ユーザーのコンテンツはユーザーに帰属します。つまり、コンテンツに含まれるユーザーの知的所有権はすべてユーザーが保持します。 引用:Google
ただし、Googleのその他規約に違反しないよう注意することが必要です。
Whiskの活用例
Whiskでは、生成した静止画を「Whisk Animate」を使って短い映像作品として活用することも可能です。
実際にWhisk Animateを用いて、生成された画像に動きを加えたアニメーション動画を作成してみました。
授業でプレゼンする日本人男子大学生
集中治療室で日本人の医師がオペをしている
キャンプ場でBBQをしている家族
Whiskに関するよくある質問まとめ
- Whiskは完全に無料で使用できるのか?
2025年7月時点で、静止画の生成は無料で利用可能だが、動画生成機能「Whisk Animate」は月10本まで無料で、それ以上の利用には有料プランへの加入が必要となる。

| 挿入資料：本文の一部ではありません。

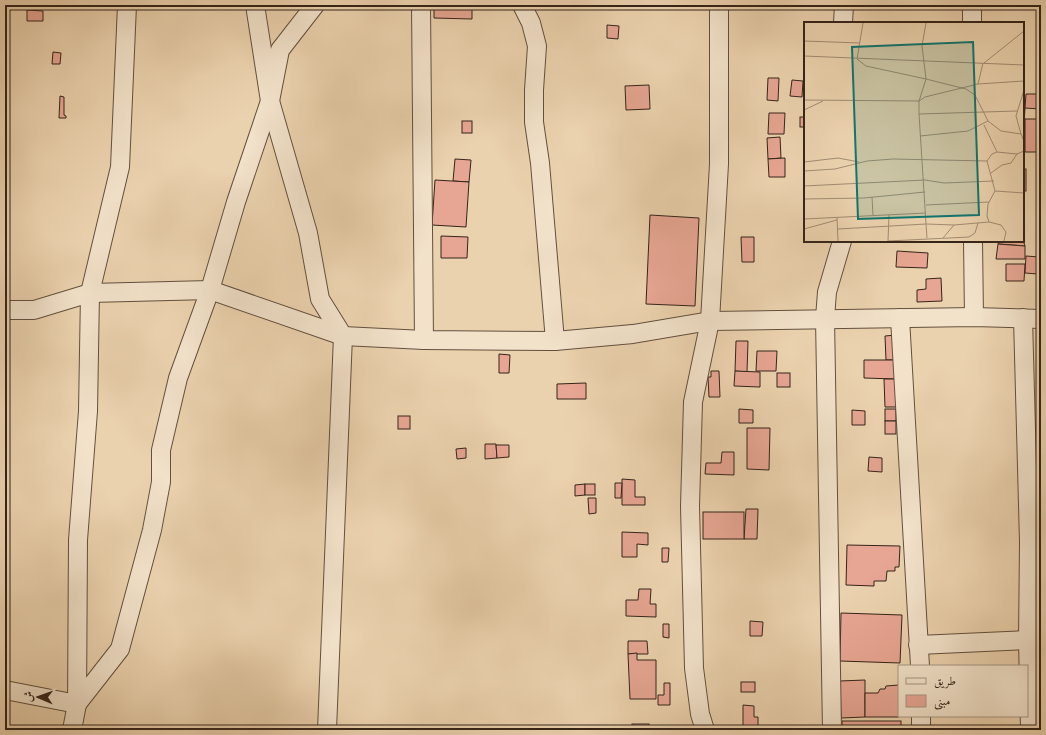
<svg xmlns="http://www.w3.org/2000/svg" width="1046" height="735" font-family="Cardo,Amiri,serif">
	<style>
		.building { fill: #e7a693; stroke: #352418 }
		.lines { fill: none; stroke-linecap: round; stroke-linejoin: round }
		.minor-casing { stroke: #62503e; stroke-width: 20 }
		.minor { stroke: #f2e2ca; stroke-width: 18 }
		.inset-road { fill: none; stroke: #a28c72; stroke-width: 1 }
		.view { fill: #0f766e; fill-opacity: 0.15; stroke: #0f766e; stroke-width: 2 }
		.inset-edge { fill: none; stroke: #352418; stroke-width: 2 }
	</style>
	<rect width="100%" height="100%" fill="#ebd2ae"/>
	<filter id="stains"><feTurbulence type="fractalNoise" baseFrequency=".005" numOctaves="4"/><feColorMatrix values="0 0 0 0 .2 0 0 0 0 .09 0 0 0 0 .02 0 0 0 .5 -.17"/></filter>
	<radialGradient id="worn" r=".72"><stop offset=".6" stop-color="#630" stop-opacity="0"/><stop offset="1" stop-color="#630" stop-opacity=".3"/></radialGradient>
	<g class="building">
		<path d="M434,5H472V19L434,18Z"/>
		<path d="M27,10L43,11V21H27Z"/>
		<path d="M607,25L619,26L618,39L607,38Z"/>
		<path d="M53,52L61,53L60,64H52Z"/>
		<path d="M1039,62H1041V75H1038Z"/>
		<path d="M768,78H779L778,101L767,100Z"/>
		<path d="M792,80L803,81L802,97L790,96Z"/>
		<path d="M649,85L650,109L626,110L625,86Z"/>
		<path d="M1026,94H1041L1040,109L1025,108Z"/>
		<path d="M60,96L64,97V115L66,116V118H59Z"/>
		<path d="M1023,108H1025L1024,124H1023Z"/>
		<path d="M769,113H785L784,134H768Z"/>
		<rect x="800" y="117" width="5" height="10"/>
		<rect x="1025" y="119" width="15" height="33"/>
		<rect x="462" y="121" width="10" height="12"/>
		<path d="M780,137L781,158L768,159L767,138Z"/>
		<path d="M785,158V177H769L768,159Z"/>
		<path d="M455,159L471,160L469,182L453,181Z"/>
		<rect x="1023" y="169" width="3" height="22"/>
		<path d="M435,180L469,182L466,227L432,225Z"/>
		<rect x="1023" y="199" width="1" height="25"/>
		<path d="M650,215L699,218L695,306L646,304Z"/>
		<path d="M441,236L468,237L467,258H441Z"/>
		<path d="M741,237H754V262H742Z"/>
		<path d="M1023,240L1025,246L998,244L999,241Z"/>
		<path d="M998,244L1025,246V259H996Z"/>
		<path d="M897,251L928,253L927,268L896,267Z"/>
		<path d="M1026,256L1039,257L1038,274L1025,273Z"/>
		<path d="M1006,264H1025L1024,281H1006Z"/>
		<path d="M941,278L942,301L917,302V290L926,289V279Z"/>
		<path d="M896,335V360H886L885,336Z"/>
		<path d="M736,341H748L747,372L735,371Z"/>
		<path d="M757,351H777L776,371H756Z"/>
		<path d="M499,354L510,355L509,373H499Z"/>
		<path d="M864,360H896V379L864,378Z"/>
		<path d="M711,371H719L720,397H709L708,377H711Z"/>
		<path d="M735,371L760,372V387L734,386Z"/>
		<rect x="777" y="373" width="13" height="14"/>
		<path d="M884,379H896L897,407H885Z"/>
		<path d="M586,383V399H557V384Z"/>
		<path d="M739,409L753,410V423H739Z"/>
		<rect x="885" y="409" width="11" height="12"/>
		<path d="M852,410L865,411V425H852Z"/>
		<rect x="398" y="416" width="12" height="13"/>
		<rect x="885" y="421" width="11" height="13"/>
		<path d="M747,428H770L769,470L747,469Z"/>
		<path d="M485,444H496L497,458L485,459Z"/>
		<path d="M496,445H509V457L497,458Z"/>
		<path d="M466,448V458L457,459L456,449Z"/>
		<path d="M722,452H734V475L705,474L706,463H721Z"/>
		<path d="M869,457L882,458V472L868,471Z"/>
		<path d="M622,479L635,480V497H645V505H622Z"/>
		<path d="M615,483H622L621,498H615Z"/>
		<path d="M585,484V495L575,496V485Z"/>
		<rect x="585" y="484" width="10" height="11"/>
		<path d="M588,498H596V513L589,514Z"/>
		<path d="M746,509H758L757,539H744Z"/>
		<rect x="703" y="512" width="41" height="27"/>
		<path d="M622,532L648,533V545L637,544V557H622Z"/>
		<path d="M847,545L900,546L899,567H895V571H887L886,581H874V586L846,585Z"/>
		<path d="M662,548H669L668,562H662Z"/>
		<path d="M639,589H651L650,604H656V617L626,616V600H638Z"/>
		<path d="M841,613L902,615L900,663L840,661Z"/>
		<path d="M750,621L763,622L762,636H750Z"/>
		<path d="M663,624H669V638L663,637Z"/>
		<path d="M628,641H647L648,654H628Z"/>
		<path d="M637,653V660H656V699H630L628,654Z"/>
		<path d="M865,680V717L841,718L840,681Z"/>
		<rect x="741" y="682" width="14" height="10"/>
		<path d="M664,683H670V705H658V695H664Z"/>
		<path d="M899,685V717H865V693H878L880,689H885L886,686Z"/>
		<path d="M743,705L754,706V717H758V730H743Z"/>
		<rect x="842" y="721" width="59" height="9"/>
		<rect x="632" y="724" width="17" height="6"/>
	</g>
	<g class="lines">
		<defs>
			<g id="minor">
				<path d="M255,5L270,101L308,233L320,299L343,336L327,730"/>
				<path d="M421,5L424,340"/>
				<path d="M522,5L531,23L537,46L534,90V122L540,163L555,341"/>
				<path d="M972,5V23"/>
				<path d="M843,23L844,5"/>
				<path d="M973,241L974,317"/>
				<path d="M5,310H34L90,293L210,290L236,202L270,101L280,50L315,5"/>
				<path d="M900,318L920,666"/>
				<path d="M1023,318L1029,542L1028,640L1030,730"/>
				<path d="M918,645L1028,640"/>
				<path d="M5,690L77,704L120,649L152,530L161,482V450L178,378L210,290L343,336L424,340L555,341L633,334L710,321L974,317L1041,319"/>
				<path d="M72,730L77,704L78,540L88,411L90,293L120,167L127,5"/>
				<path d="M705,730L700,714L694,668L690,506L693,402L710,321L719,164V5"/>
				<path d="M832,730L825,318L827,292L842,241"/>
				<path d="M921,730V716"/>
			</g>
		</defs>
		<use href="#minor" class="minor-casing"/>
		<use href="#minor" class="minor"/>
	</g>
	<g transform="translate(804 22)">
		<rect width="220" height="220" fill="#ebd2ae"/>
		<path class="inset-road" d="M59,1L53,37L62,44L122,57L115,79V92L122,202L150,203L185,200M122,1L118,24L122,57L162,67L171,73L184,99L197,109L217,112L220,119M0,19L56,21M0,34L220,43M180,41L220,9M174,62L179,41M0,78L115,79L121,75L174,62L220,59M0,88L19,79M115,92L213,89M180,103L193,130L213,132L220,129M217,112L212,94L220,68M116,114L164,109L184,99M183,139L191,169L184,182L183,194L185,200L197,203L202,210L200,219M183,139L188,132L193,130M0,140L34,136L55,140M0,149L31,147L63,139L89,137L183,139M187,151L198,143L207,141L213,132M0,164L121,158L140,161L190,159M191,169L220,171M68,175L69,193M0,177L60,176L121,170M122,183L185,180M33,196L34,219M0,197L122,191M0,207L33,198M34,207L122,202L123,216M139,216L150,203M84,219L165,215L171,211L174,201M84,219L85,193"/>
		<path class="view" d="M169,20L175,193L54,197L48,25Z"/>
		<rect width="220" height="220" class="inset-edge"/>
	</g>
	<rect width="1046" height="735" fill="none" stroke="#ebd2ae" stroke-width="20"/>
	<rect x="6" y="6" width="1034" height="723" fill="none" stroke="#352418" stroke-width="2"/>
	<rect x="10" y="10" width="1026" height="715" fill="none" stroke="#352418"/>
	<rect x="898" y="665" width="130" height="52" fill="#f2e2ca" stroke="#a69683"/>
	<rect x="906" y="678" width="20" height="6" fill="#f2e2ca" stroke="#a69683"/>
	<text x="934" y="685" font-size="12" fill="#352418">طريق</text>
	<rect x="906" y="695" width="20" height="12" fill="#e7a693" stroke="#a69683"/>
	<text x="934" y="705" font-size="12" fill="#352418">مبنى</text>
	<g transform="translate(38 697) rotate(272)" stroke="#f2e2ca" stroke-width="3" paint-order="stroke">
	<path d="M0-3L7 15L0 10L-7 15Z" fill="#352418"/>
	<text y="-6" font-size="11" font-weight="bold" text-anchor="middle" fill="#352418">ش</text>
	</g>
	<rect width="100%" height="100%" filter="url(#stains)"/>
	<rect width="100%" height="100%" fill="url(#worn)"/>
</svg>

また、18歳以上のGoogleアカウントが必要で、英国を除く対応地域でのみ利用できる。
- Whiskの生成画像の品質はどの程度のレベルか?
Imagen 4を使用しており、GenAI-Benchで平均Eloスコア1091を記録し、Midjourney 6・DALL·E 3・Firefly 4を上回る評価を獲得している。
処理レイテンシも短く、生成速度と品質のバランスに優れたモデルとなっている。
まとめ
Whiskは、プロンプト不要の視覚的操作と、高性能なマルチモーダルAI(GeminiとImagen 3)の連携によって、直感的かつ多彩な画像生成を可能にする新しい生成AIサービスです。
ユーザーのクリエイティブな発想を支援し、シンプルな操作で高品質なアウトプットを得ることができます。現在は試験運用段階ですが、すでに多くのテンプレートや機能が提供されており、今後の展開にも注目が集まっています。